Exercise instructions:
Rewrite the rows below with every "Florø" changed to "Førde" and everything else left as it is. Leave the pictures out of your answer.

Available data:
::::
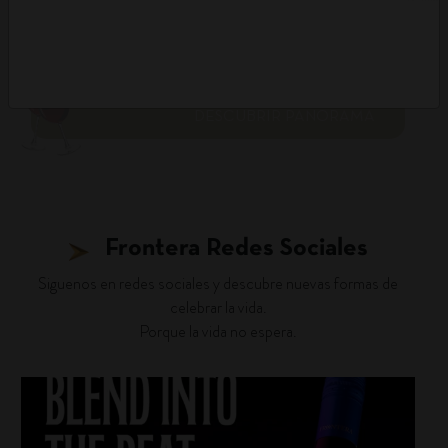
DESCUBRIR PANORAMA
Frontera Redes Sociales
Siguenos en redes sociales y descubre nuevas formas de
celebrar la vida.
Porque la vida no espera.
fronterawines
Jul 22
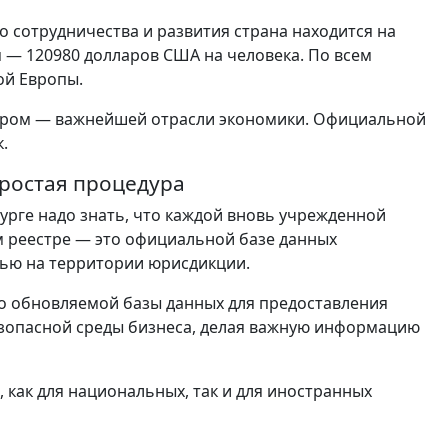
 сотрудничества и развития страна находится на
я — 120980 долларов США на человека. По всем
ой Европы.
ором — важнейшей отрасли экономики. Официальной
к.
простая процедура
ге надо знать, что каждой вновь учрежденной
 реестре — это официальной базе данных
ью на территории юрисдикции.
но обновляемой базы данных для предоставления
зопасной среды бизнеса, делая важную информацию
 как для национальных, так и для иностранных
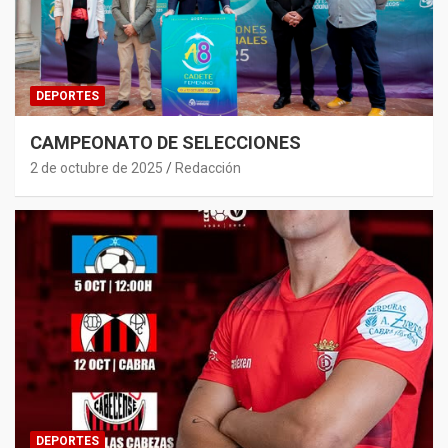
DEPORTES
CAMPEONATO DE SELECCIONES
2 de octubre de 2025
Redacción
DEPORTES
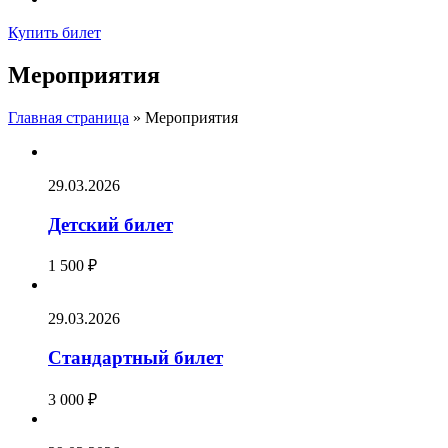
Купить билет
Мероприятия
Главная страница
»
Мероприятия
29.03.2026
Детский билет
1 500
₽
29.03.2026
Стандартный билет
3 000
₽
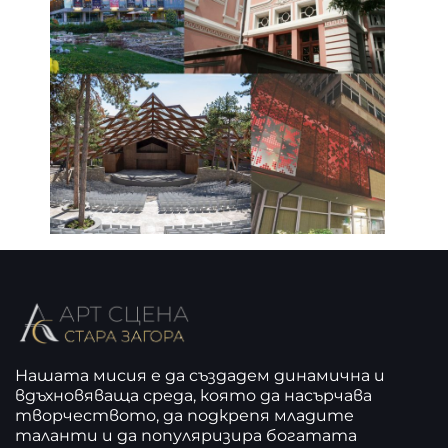
Нашата мисия е да създадем динамична и
вдъхновяваща среда, която да насърчава
творчеството, да подкрепя младите
таланти и да популяризира богатата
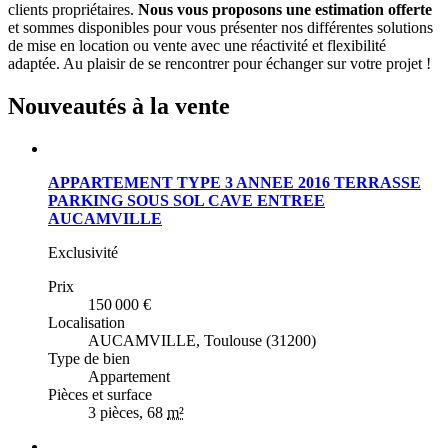
clients propriétaires.
Nous vous proposons une estimation offerte
et sommes disponibles pour vous présenter nos différentes solutions
de mise en location ou vente avec une réactivité et flexibilité
adaptée. Au plaisir de se rencontrer pour échanger sur votre projet !
Nouveautés
à la vente
APPARTEMENT TYPE 3 ANNEE 2016 TERRASSE
PARKING SOUS SOL CAVE ENTREE
AUCAMVILLE
Exclusivité
Prix
150 000 €
Localisation
AUCAMVILLE,
Toulouse (31200)
Type de bien
Appartement
Pièces et surface
3 pièces
, 68
m²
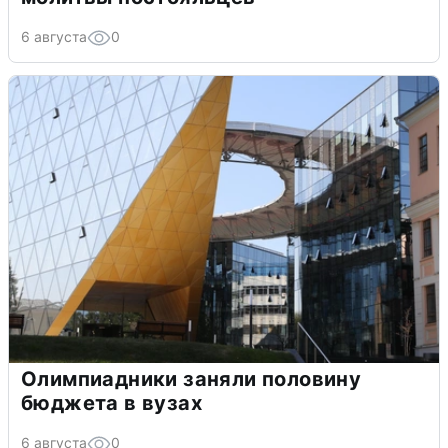
6 августа
0
Олимпиадники заняли половину
бюджета в вузах
6 августа
0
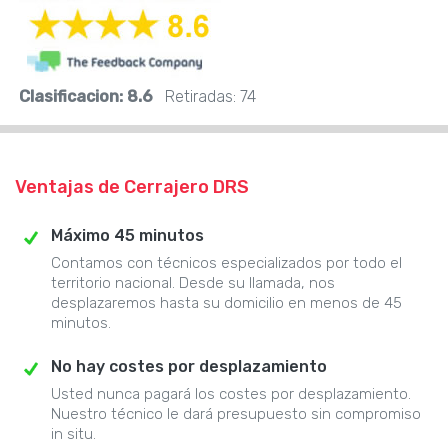
Clasificacion:
8.6
Retiradas:
74
Ventajas de Cerrajero DRS
Máximo 45 minutos
Contamos con técnicos especializados por todo el
territorio nacional. Desde su llamada, nos
desplazaremos hasta su domicilio en menos de 45
minutos.
No hay costes por desplazamiento
Usted nunca pagará los costes por desplazamiento.
Nuestro técnico le dará presupuesto sin compromiso
in situ.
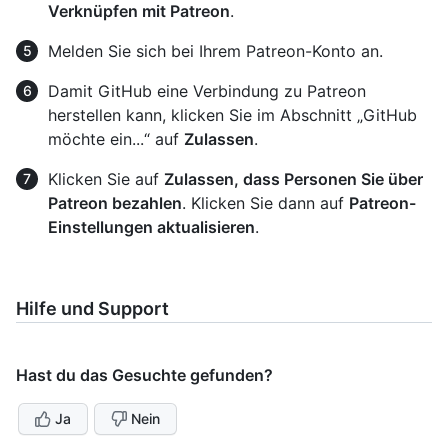
Verknüpfen mit Patreon
.
Melden Sie sich bei Ihrem Patreon-Konto an.
Damit GitHub eine Verbindung zu Patreon
herstellen kann, klicken Sie im Abschnitt „GitHub
möchte ein...“ auf
Zulassen
.
Klicken Sie auf
Zulassen, dass Personen Sie über
Patreon bezahlen
. Klicken Sie dann auf
Patreon-
Einstellungen aktualisieren
.
Hilfe und Support
Hast du das Gesuchte gefunden?
Ja
Nein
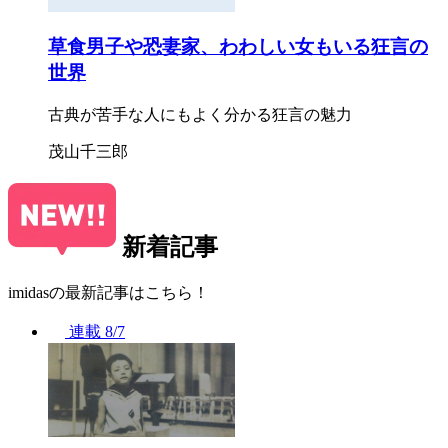
草食男子や恐妻家、わわしい女もいる狂言の
世界
古典が苦手な人にもよく分かる狂言の魅力
茂山千三郎
新着記事
imidasの最新記事はこちら！
連載
8/7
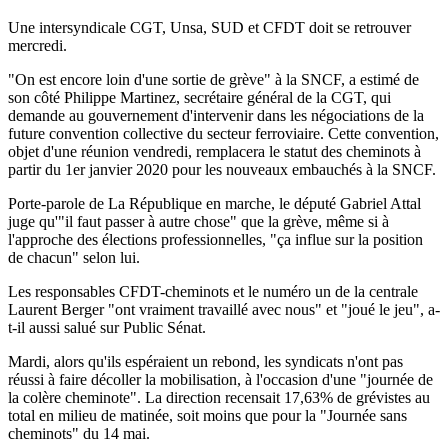
Une intersyndicale CGT, Unsa, SUD et CFDT doit se retrouver
mercredi.
"On est encore loin d'une sortie de grève" à la SNCF, a estimé de
son côté Philippe Martinez, secrétaire général de la CGT, qui
demande au gouvernement d'intervenir dans les négociations de la
future convention collective du secteur ferroviaire. Cette convention,
objet d'une réunion vendredi, remplacera le statut des cheminots à
partir du 1er janvier 2020 pour les nouveaux embauchés à la SNCF.
Porte-parole de La République en marche, le député Gabriel Attal
juge qu'"il faut passer à autre chose" que la grève, même si à
l'approche des élections professionnelles, "ça influe sur la position
de chacun" selon lui.
Les responsables CFDT-cheminots et le numéro un de la centrale
Laurent Berger "ont vraiment travaillé avec nous" et "joué le jeu", a-
t-il aussi salué sur Public Sénat.
Mardi, alors qu'ils espéraient un rebond, les syndicats n'ont pas
réussi à faire décoller la mobilisation, à l'occasion d'une "journée de
la colère cheminote". La direction recensait 17,63% de grévistes au
total en milieu de matinée, soit moins que pour la "Journée sans
cheminots" du 14 mai.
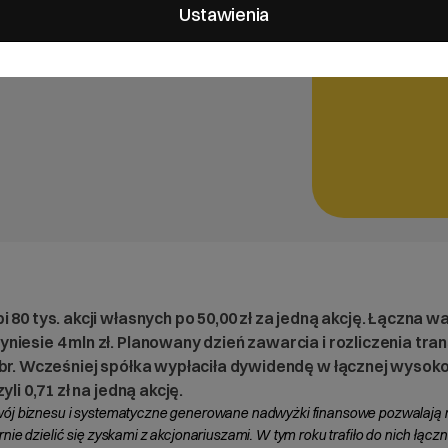
 rozliczenia transakcji to 28
Ustawienia
cznej wysokości 10,1 mln zł,
i 80 tys. akcji własnych po 50,00 zł za jedną akcję. Łączna w
niesie 4 mln zł. Planowany dzień zawarcia i rozliczenia tran
 br. Wcześniej spółka wypłaciła dywidendę w łącznej wysoko
zyli 0,71 zł na jedną akcję.
ój biznesu i systematyczne generowane nadwyżki finansowe pozwalają
rnie dzielić się zyskami z akcjonariuszami. W tym roku trafiło do nich łączn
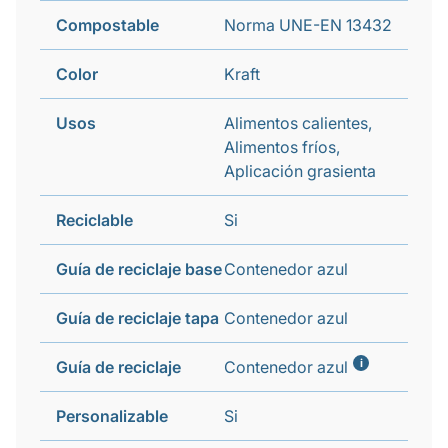
Compostable
Norma UNE-EN 13432
Color
Kraft
Usos
Alimentos calientes,
Alimentos fríos,
Aplicación grasienta
Reciclable
Si
Guía de reciclaje base
Contenedor azul
Guía de reciclaje tapa
Contenedor azul
i
Guía de reciclaje
Contenedor azul
Personalizable
Si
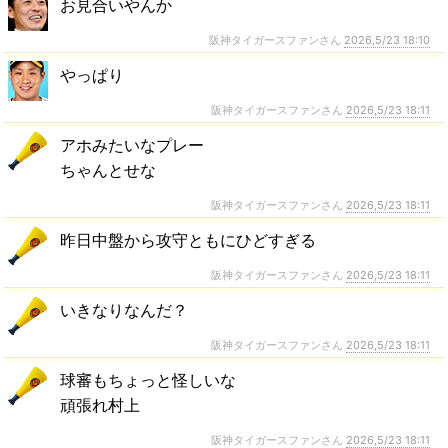
お見合いやんか
阪神タイガースファンさん
2026,5/23 18:10
やっぱり
阪神タイガースファンさん
2026,5/23 18:11
アホみたいなプレー
ちゃんとせな
阪神タイガースファンさん
2026,5/23 18:11
昨日中盤から攻守ともにひどすぎる
阪神タイガースファンさん
2026,5/23 18:11
いきなりなんだ？
阪神タイガースファンさん
2026,5/23 18:11
球審もちょっと怪しいな
頑張れ村上
阪神タイガースファンさん
2026,5/23 18:11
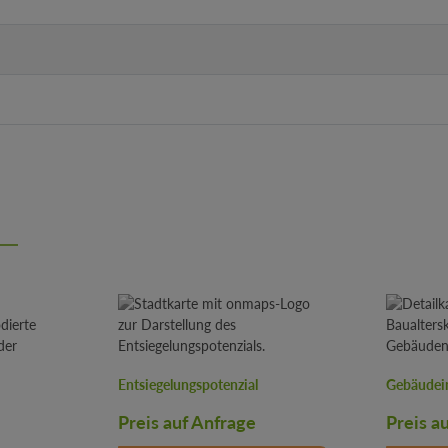
Entsiegelungspotenzial
Gebäudei
Preis auf Anfrage
Preis a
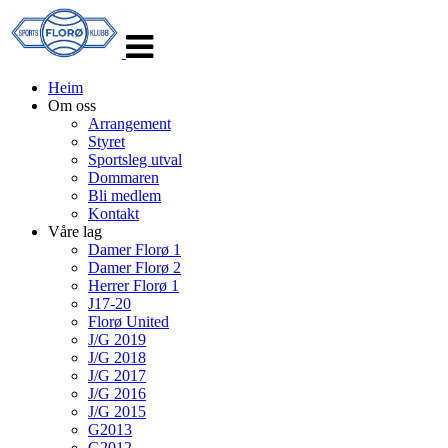
Veksle
navigasjon
Heim
Om oss
Arrangement
Styret
Sportsleg utval
Dommaren
Bli medlem
Kontakt
Våre lag
Damer Florø 1
Damer Florø 2
Herrer Florø 1
J17-20
Florø United
J/G 2019
J/G 2018
J/G 2017
J/G 2016
J/G 2015
G2013
G2012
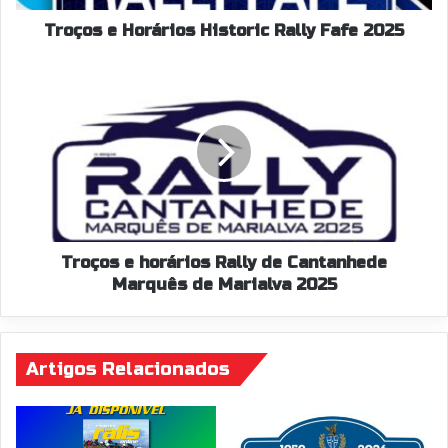
Troços e Horários Historic Rally Fafe 2025
Troços
e
horários
Rally
de
Cantanhede
Marquês
de
Marialva
2025
Troços e horários Rally de Cantanhede
Marquês de Marialva 2025
Artigos Relacionados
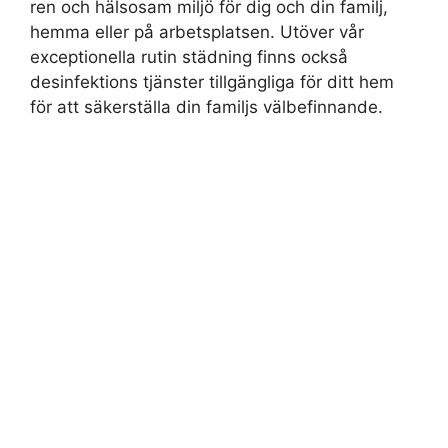
ren och hälsosam miljö för dig och din familj,
hemma eller på arbetsplatsen. Utöver vår
exceptionella rutin städning finns också
desinfektions tjänster tillgängliga för ditt hem
för att säkerställa din familjs välbefinnande.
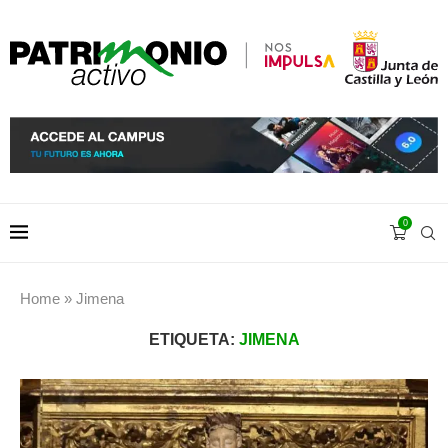
0
Home
»
Jimena
ETIQUETA:
JIMENA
::::
Task output:
DESCUBRIR PANORAMA
Frontera Redes Sociales
Siguenos en redes sociales y descubre nuevas formas de
celebrar la vida.
Porque la vida no espera.
fronterawines
Jul 22
 сотрудничества и развития страна находится на
я — 120980 долларов США на человека. По всем
ой Европы.
ором — важнейшей отрасли экономики. Официальной
к.
простая процедура
ге надо знать, что каждой вновь учрежденной
 реестре — это официальной базе данных
ью на территории юрисдикции.
но обновляемой базы данных для предоставления
зопасной среды бизнеса, делая важную информацию
 как для национальных, так и для иностранных
DEPORTES
CAMPEONATO DE SELECCIONES
2 de octubre de 2025
Redacción
DEPORTES
Купить билет
Мероприятия
Главная страница
»
Мероприятия
29.03.2026
Детский билет
1 500
₽
29.03.2026
Стандартный билет
3 000
₽
Нашата мисия е да създадем динамична и
вдъхновяваща среда, която да насърчава
творчеството, да подкрепя младите
таланти и да популяризира богатата
clients propriétaires.
Nous vous proposons une estimation offerte
et sommes disponibles pour vous présenter nos différentes solutions
de mise en location ou vente avec une réactivité et flexibilité
adaptée. Au plaisir de se rencontrer pour échanger sur votre projet !
Nouveautés
à la vente
APPARTEMENT TYPE 3 ANNEE 2016 TERRASSE
PARKING SOUS SOL CAVE ENTREE
AUCAMVILLE
Exclusivité
Prix
150 000 €
Localisation
AUCAMVILLE,
Toulouse (31200)
Type de bien
Appartement
Pièces et surface
3 pièces
, 68
m²
6 августа
0
Олимпиадники заняли половину
бюджета в вузах
6 августа
0
Clasificacion:
8.6
Retiradas:
74
Ventajas de Cerrajero DRS
Máximo 45 minutos
Contamos con técnicos especializados por todo el
territorio nacional. Desde su llamada, nos
desplazaremos hasta su domicilio en menos de 45
minutos.
No hay costes por desplazamiento
Usted nunca pagará los costes por desplazamiento.
Nuestro técnico le dará presupuesto sin compromiso
in situ.
Verknüpfen mit Patreon
.
Melden Sie sich bei Ihrem Patreon-Konto an.
Damit GitHub eine Verbindung zu Patreon
herstellen kann, klicken Sie im Abschnitt „GitHub
möchte ein...“ auf
Zulassen
.
Klicken Sie auf
Zulassen, dass Personen Sie über
Patreon bezahlen
. Klicken Sie dann auf
Patreon-
Einstellungen aktualisieren
.
Hilfe und Support
Hast du das Gesuchte gefunden?
Ja
Nein
草食男子や恐妻家、わわしい女もいる狂言の
世界
古典が苦手な人にもよく分かる狂言の魅力
茂山千三郎
新着記事
imidasの最新記事はこちら！
連載
8/7
Une intersyndicale CGT, Unsa, SUD et CFDT doit se retrouver
mercredi.
"On est encore loin d'une sortie de grève" à la SNCF, a estimé de
son côté Philippe Martinez, secrétaire général de la CGT, qui
demande au gouvernement d'intervenir dans les négociations de la
future convention collective du secteur ferroviaire. Cette convention,
objet d'une réunion vendredi, remplacera le statut des cheminots à
partir du 1er janvier 2020 pour les nouveaux embauchés à la SNCF.
Porte-parole de La République en marche, le député Gabriel Attal
juge qu'"il faut passer à autre chose" que la grève, même si à
l'approche des élections professionnelles, "ça influe sur la position
de chacun" selon lui.
Les responsables CFDT-cheminots et le numéro un de la centrale
Laurent Berger "ont vraiment travaillé avec nous" et "joué le jeu", a-
t-il aussi salué sur Public Sénat.
Mardi, alors qu'ils espéraient un rebond, les syndicats n'ont pas
réussi à faire décoller la mobilisation, à l'occasion d'une "journée de
la colère cheminote". La direction recensait 17,63% de grévistes au
total en milieu de matinée, soit moins que pour la "Journée sans
cheminots" du 14 mai.
 rozliczenia transakcji to 28
Ustawienia
cznej wysokości 10,1 mln zł,
i 80 tys. akcji własnych po 50,00 zł za jedną akcję. Łączna w
niesie 4 mln zł. Planowany dzień zawarcia i rozliczenia tran
 br. Wcześniej spółka wypłaciła dywidendę w łącznej wysoko
zyli 0,71 zł na jedną akcję.
ój biznesu i systematyczne generowane nadwyżki finansowe pozwalają
rnie dzielić się zyskami z akcjonariuszami. W tym roku trafiło do nich łączn
Compostable
Norma UNE-EN 13432
Color
Kraft
Usos
Alimentos calientes,
Alimentos fríos,
Aplicación grasienta
Reciclable
Si
Guía de reciclaje base
Contenedor azul
Guía de reciclaje tapa
Contenedor azul
i
Guía de reciclaje
Contenedor azul
Personalizable
Si
お見合いやんか
阪神タイガースファンさん
2026,5/23 18:10
やっぱり
阪神タイガースファンさん
2026,5/23 18:11
アホみたいなプレー
ちゃんとせな
阪神タイガースファンさん
2026,5/23 18:11
昨日中盤から攻守ともにひどすぎる
阪神タイガースファンさん
2026,5/23 18:11
いきなりなんだ？
阪神タイガースファンさん
2026,5/23 18:11
球審もちょっと怪しいな
頑張れ村上
阪神タイガースファンさん
2026,5/23 18:11
Entsiegelungspotenzial
Gebäudei
Preis auf Anfrage
Preis a
Veksle
navigasjon
Heim
Om oss
Arrangement
Styret
Sportsleg utval
Dommaren
Bli medlem
Kontakt
Våre lag
Damer Førde 1
Damer Førde 2
Herrer Førde 1
J17-20
Førde United
J/G 2019
J/G 2018
J/G 2017
J/G 2016
J/G 2015
G2013
G2012
Troços e Horários Historic Rally Fafe 2025
Troços
e
horários
Rally
de
Cantanhede
Marquês
de
Marialva
2025
Troços e horários Rally de Cantanhede
Marquês de Marialva 2025
Artigos Relacionados
ren och hälsosam miljö för dig och din familj,
hemma eller på arbetsplatsen. Utöver vår
exceptionella rutin städning finns också
desinfektions tjänster tillgängliga för ditt hem
för att säkerställa din familjs välbefinnande.
0
Home
»
Jimena
ETIQUETA:
JIMENA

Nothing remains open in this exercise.